Having grown up in France, Algeria, Tunisia and Switzerland, Borowiec knew little about the Midwest when he moved to Akron in 1984. He decided to photograph the Ohio River Valley and encountered what was, to him, an alien environment.
“Clapboard houses with deep front porches and white picket fences, pickup trucks and enormous sedans, backyards with satellite dishes and barbeque grills made from 55-gallon oil drums all seemed to me both exotic and authentically American,” said Borowiec. “I thought I had found the ideal world depicted in the Dick and Jane primers…but this place had an unexpected, gritty, industrial flavor.”

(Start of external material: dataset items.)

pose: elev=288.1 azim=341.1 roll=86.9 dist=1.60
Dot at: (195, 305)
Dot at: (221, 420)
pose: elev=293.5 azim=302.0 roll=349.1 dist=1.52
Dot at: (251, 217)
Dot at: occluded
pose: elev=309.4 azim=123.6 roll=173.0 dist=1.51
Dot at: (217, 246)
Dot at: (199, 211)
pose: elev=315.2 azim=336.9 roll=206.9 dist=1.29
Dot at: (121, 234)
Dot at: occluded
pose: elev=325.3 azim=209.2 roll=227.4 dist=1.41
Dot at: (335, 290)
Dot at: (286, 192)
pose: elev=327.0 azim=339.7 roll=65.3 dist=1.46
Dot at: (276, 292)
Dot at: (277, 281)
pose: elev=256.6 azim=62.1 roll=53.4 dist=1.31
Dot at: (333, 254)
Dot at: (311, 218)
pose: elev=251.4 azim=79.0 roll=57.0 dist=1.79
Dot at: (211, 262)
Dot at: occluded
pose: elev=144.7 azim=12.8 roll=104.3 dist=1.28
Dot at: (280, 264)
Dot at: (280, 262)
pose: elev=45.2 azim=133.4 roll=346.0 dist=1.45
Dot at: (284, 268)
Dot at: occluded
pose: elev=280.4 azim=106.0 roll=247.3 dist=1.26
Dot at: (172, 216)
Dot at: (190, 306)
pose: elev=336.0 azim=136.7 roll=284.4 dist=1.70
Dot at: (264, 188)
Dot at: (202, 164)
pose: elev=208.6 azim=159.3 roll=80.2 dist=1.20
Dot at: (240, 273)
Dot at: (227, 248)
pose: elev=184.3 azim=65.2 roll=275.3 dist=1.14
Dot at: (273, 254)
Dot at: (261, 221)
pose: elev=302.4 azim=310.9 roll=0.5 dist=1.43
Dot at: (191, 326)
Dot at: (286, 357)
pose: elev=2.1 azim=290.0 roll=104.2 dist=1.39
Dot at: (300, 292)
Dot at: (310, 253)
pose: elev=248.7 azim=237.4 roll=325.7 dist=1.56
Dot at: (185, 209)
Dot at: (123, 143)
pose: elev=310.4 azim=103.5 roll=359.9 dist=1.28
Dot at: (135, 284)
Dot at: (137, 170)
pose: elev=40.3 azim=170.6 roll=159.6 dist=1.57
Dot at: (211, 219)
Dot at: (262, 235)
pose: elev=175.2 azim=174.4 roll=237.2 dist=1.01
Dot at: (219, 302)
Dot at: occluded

“Borowiec’s landscapes focus on environments created by human intervention,” said Barbara Tannenbaum, director of curatorial affairs at the Akron Art Museum. “In this exhibition, his photographs examine three centuries of Ohio history, traveling from small 19th century agricultural towns to 20th century industrial metropolises to the candy-colored suburbs sprouting up these days on what used to be farmland.”
The silhouettes of factories and mills often loom in the background of Borowiec’s images of workers’ houses. These landscapes, mingling dwellings with faltering or failed factories, signaled the end of the great Industrial Age of the Midwest. So, what will the heartland of the 21st century look like? Borowiec observed that “the rolling farmlands and idyllic small towns that used to define our heartland are rapidly giving way to vast developments of mini-mansions and shopping ‘villages’ designed to evoke an imagined era of luxurious consumerism. Those structures may be no more substantial than plastic toys, but they allow everyone the chance to achieve the trappings of the American Dream.” Feeling that color was imperative for this subject matter, Borowiec explored film-based color photography, coupling it with large-scale digital printing.
The winner of fellowships from the John Simon Guggenheim Memorial Foundation, the National Endowment for the Arts and the Ohio Arts Council, Borowiec’s work has been exhibited around the world and is in numerous museum collections including the Akron Art Museum, Art Institute of Chicago, Cleveland Museum of Art, Museum of Fine Arts Houston, Princeton University Art Museum and the Smithsonian American Art Museum. In 2006, Borowiec was also awarded the Cleveland Arts Prize.
Borowiec received a B.A. in Russian from Haverford College in 1979 and an M.F.A. in Photography from Yale University in 1982. He has taught photography at Parsons School of Design, the New School for Social Research, Germantown Academy and Oberlin College. Since 1984 he has been a professor at the University of Akron, recently being named a Distinguished Professor of Art.
This exhibition is organized by the Akron Art Museum and supported by the museum’s Evelyne Shaffer Endowment for Exhibitions.
Exhibition Related Events
Sunday, March 7, 2 pm
Andrew Borowiec will give a free lecture in the museum’s Charles and Jane Lehner Auditorium on Sunday, March 7 at 2 pm. He will discuss his latest voyage into digital printing and color photography, elaborating on the ways it has changed his work and the contrast it brings against his black and white series. Seating is available on a first-come, first-serve basis.